Input
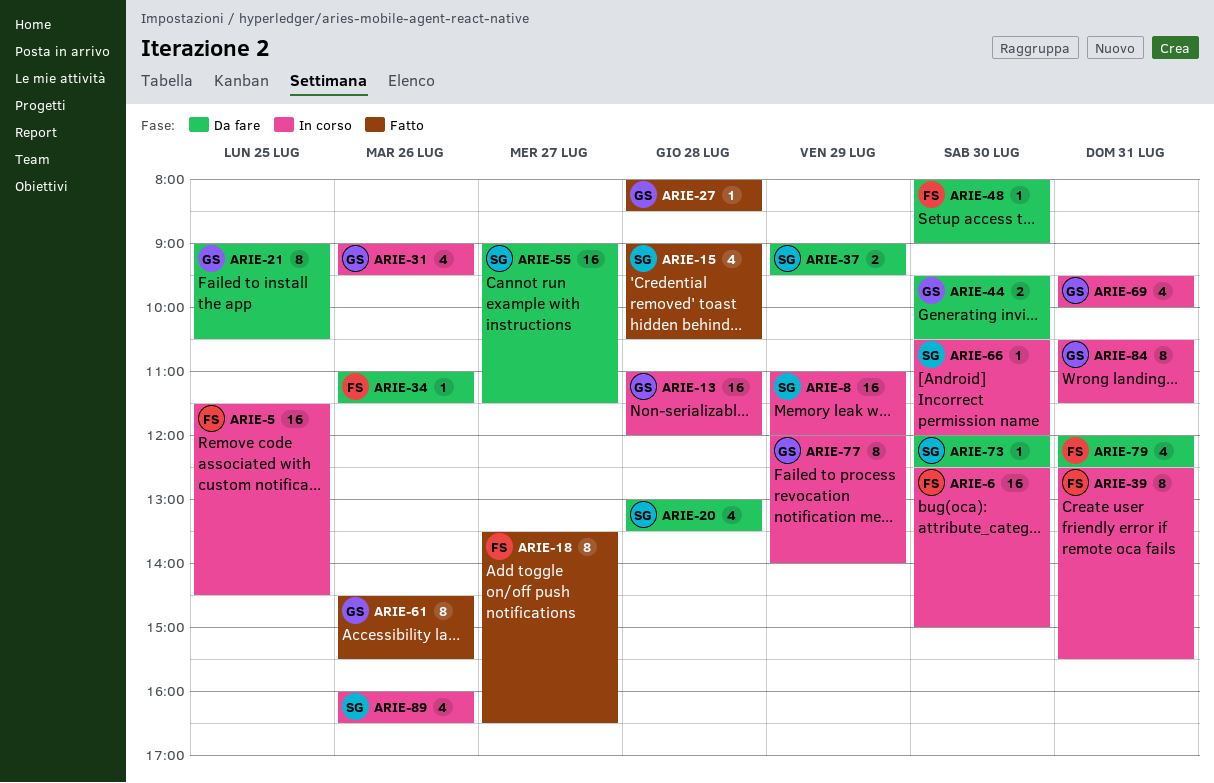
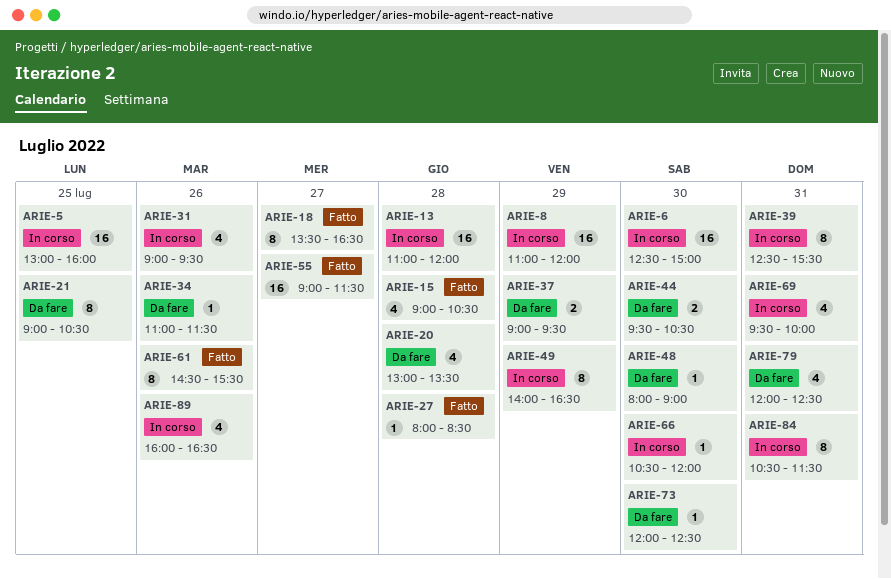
ARIE-5, begins: 11:30 -> 13:00
ARIE-5, ends: 14:30 -> 16:00
ARIE-49: none -> present
ARIE-55, status: Da fare -> Fatto
ARIE-77: present -> none

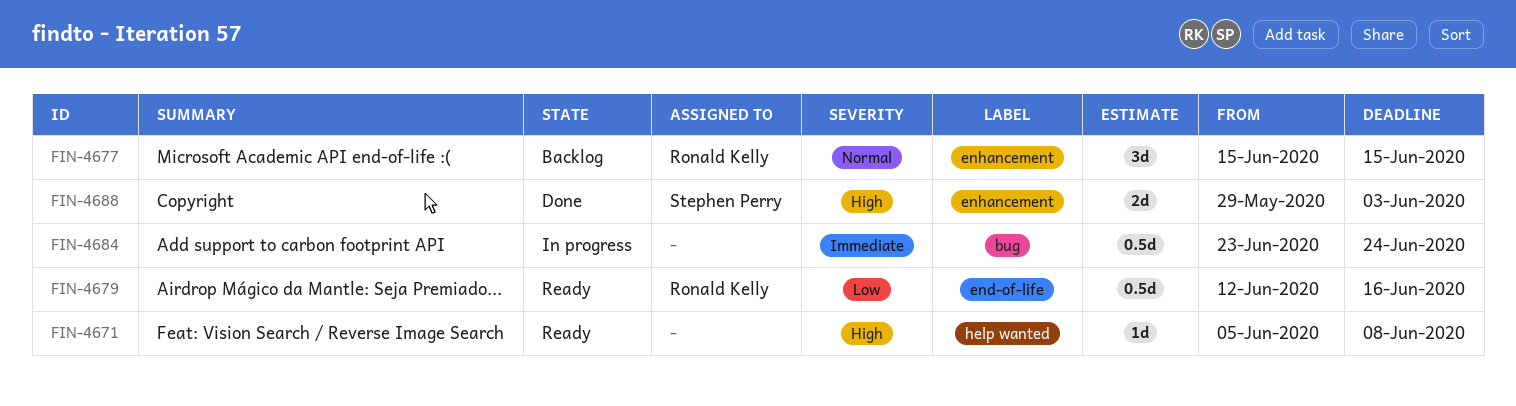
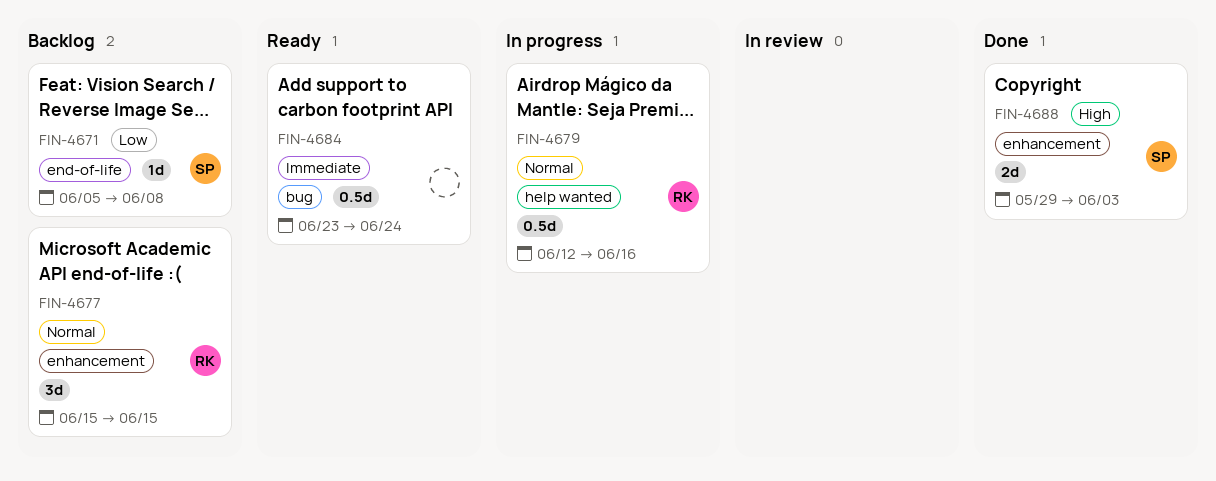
FIN-4671, status: Ready -> Backlog
FIN-4671, owner: none -> Stephen Perry
FIN-4671, priority: High -> Low
FIN-4671, label: help wanted -> end-of-life
FIN-4679, status: Ready -> In progress
FIN-4679, priority: Low -> Normal
FIN-4679, label: end-of-life -> help wanted
FIN-4684, status: In progress -> Ready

Job
If a record holds a picture, leave the picture out and copy the rest exactly.

Answer below
ARIE-5, begins: 11:30 -> 13:00
ARIE-5, ends: 14:30 -> 16:00
ARIE-49: none -> present
ARIE-55, status: Da fare -> Fatto
ARIE-77: present -> none

FIN-4671, status: Ready -> Backlog
FIN-4671, owner: none -> Stephen Perry
FIN-4671, priority: High -> Low
FIN-4671, label: help wanted -> end-of-life
FIN-4679, status: Ready -> In progress
FIN-4679, priority: Low -> Normal
FIN-4679, label: end-of-life -> help wanted
FIN-4684, status: In progress -> Ready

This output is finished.